What are reasons why the extracts did not go through the filters or the volumes in the capture plate are low / inconsistent?
Inconsistent or lack of volume in the filter plate may occur for several reasons. Below are some suggestions:
- Water or another solvent was used for making the extraction solvent instead of Methanol. Perform the following steps:
- Transfer the extracts back to the filter plate.
- Dry the samples under nitrogen.
- Dissolve again using pure methanol (volume according to extraction step in user manual).
- The pressure manifold was not set up correctly.
- Check that the pressure manifold settings are correct according to the instructions.
see document “Instructions using pressure manifolds for 96-well plates with biocrates kits”
- Put the plate back in the manifold and try again.

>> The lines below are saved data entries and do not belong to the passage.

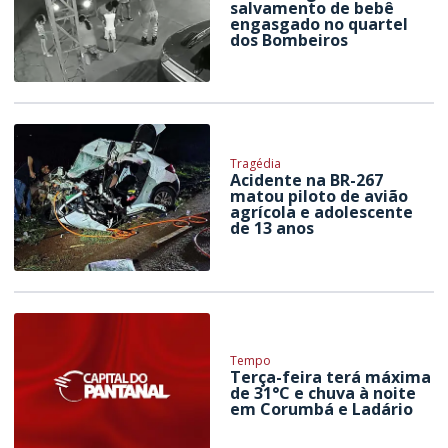
salvamento de bebê
engasgado no quartel
dos Bombeiros
Tragédia
Acidente na BR-267
matou piloto de avião
agrícola e adolescente
de 13 anos
Tempo
Terça-feira terá máxima
de 31°C e chuva à noite
em Corumbá e Ladário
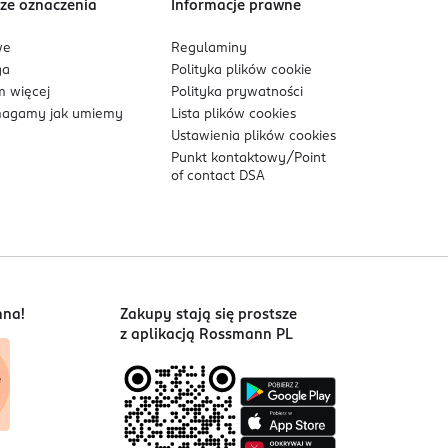
ze oznaczenia
Informacje prawne
we
Regulaminy
ga
Polityka plików
cookie
 więcej
Polityka prywatności
agamy jak umiemy
Lista plików
cookies
Ustawienia plików
cookies
Punkt kontaktowy/
Point
of contact DSA
nna!
Zakupy stają się prostsze
z aplikacją Rossmann PL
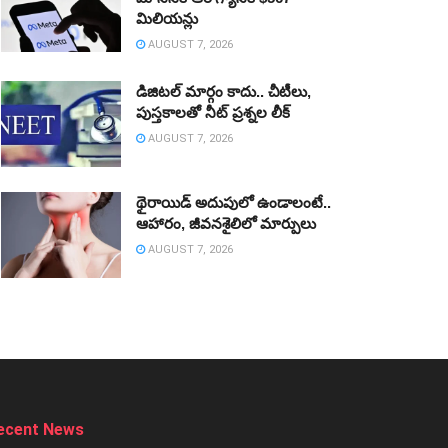
మిలియన్లు
AUGUST 7, 2026
డిజిటల్‌ మార్గం కాదు.. చీటీలు,
పుస్తకాలతో నీట్‌ ప్రశ్నల లీక్‌
AUGUST 7, 2026
థైరాయిడ్‌ అదుపులో ఉండాలంటే..
ఆహారం, జీవనశైలిలో మార్పులు
AUGUST 7, 2026
ecent News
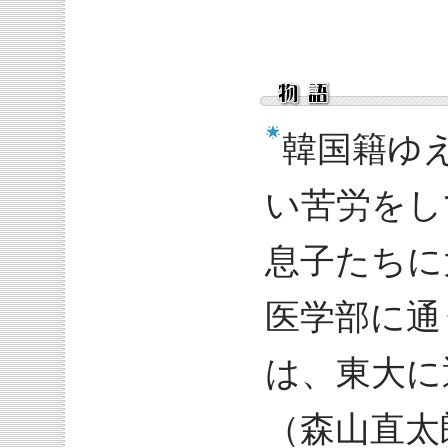
韓国籍ゆ
い苦労をし
息子たちに
医学部に通
は、東大に
（森山直太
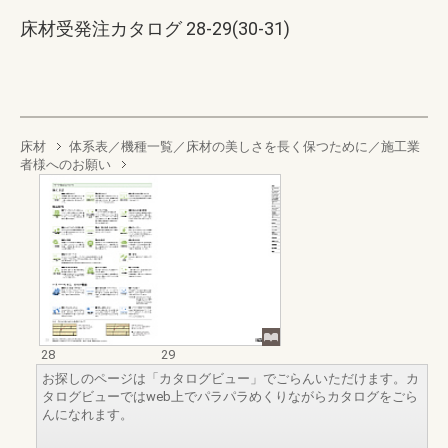
床材受発注カタログ 28-29(30-31)
床材
体系表／機種一覧／床材の美しさを長く保つために／施工業
者様へのお願い
28
29
お探しのページは「カタログビュー」でごらんいただけます。カ
タログビューではweb上でパラパラめくりながらカタログをごら
んになれます。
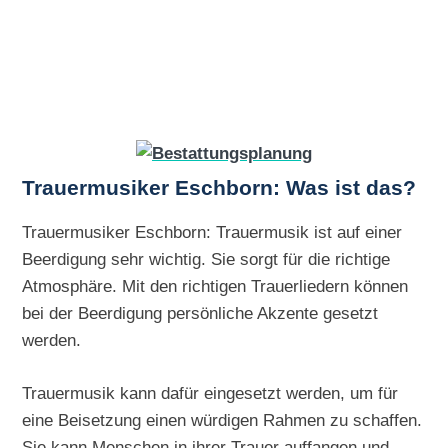
Trauermusiker Eschborn: Was ist das?
Trauermusiker Eschborn: Trauermusik ist auf einer
Beerdigung sehr wichtig. Sie sorgt für die richtige
Atmosphäre. Mit den richtigen Trauerliedern können
bei der Beerdigung persönliche Akzente gesetzt
werden.
Trauermusik kann dafür eingesetzt werden, um für
eine Beisetzung einen würdigen Rahmen zu schaffen.
Sie kann Menschen in ihrer Trauer auffangen und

- If the problem persists, increase the low flow pressure up to 30 psi
- Droplets of liquid remaining on the underside of the filter plate. It is normal if a small amount of liquid is on the underside of the filter. Internal standards will account for small volume discrepancies. Take care that there is no cross contamination into other wells when removing the top filter plate. If large droplets remain on the underside of the filter plate:
- Put the plate back into the pressure manifold and run at a higher pressure (30 psi).
- While the filter and capture plate are still secured together by tape, tap the plate lightly on the table to shake the droplet loose.
- It is also possible that some amount of volume was lost during the shaking step or when transporting the plate. You can check the wells with lower volume in the capture plate to see if the remaining volume is still in the top filter plate. If the top filter plate is empty, then it’s likely that the volume was spilled at some point during the preparation. Take extra care during shaking and carrying the plate that nothing is spilled when the wells are uncovered!